Collected data entries:

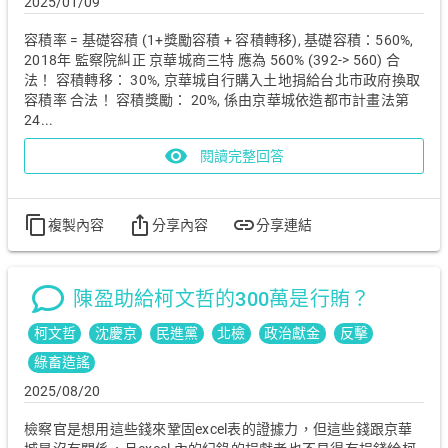
2025/01/09
容積率 = 基礎容積 (1+獎勵容積 + 容積轉移), 基礎容積：560%,
2018年 監察院糾正 京華城商三特 應為 560% (392-> 560) 合
法！ 容積轉移： 30%, 京華城自行購入土地捐給台北市政府換取
容積率 合法！ 容積獎勵： 20%, 係由京華城依造都市計畫法第
24...
visibility
閱讀完整回答
content_copy
ios_share
link
複製內容
分享內容
分享連結
陳盈助給柯文哲的300萬是行賄？
柯文哲
沈慶京
民進黨
北檢
政治獻金
反擊
綠畜造謠
2025/08/20
檢察官是想用這些錢來鞏固excel表的證據力，但這些錢跟京華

**JOB ITEM:** Pick out each line in the records above that contains the string "容積轉移" and copy every such line in full.

**THE ANSWER:**
容積率 = 基礎容積 (1+獎勵容積 + 容積轉移), 基礎容積：560%,
法！ 容積轉移： 30%, 京華城自行購入土地捐給台北市政府換取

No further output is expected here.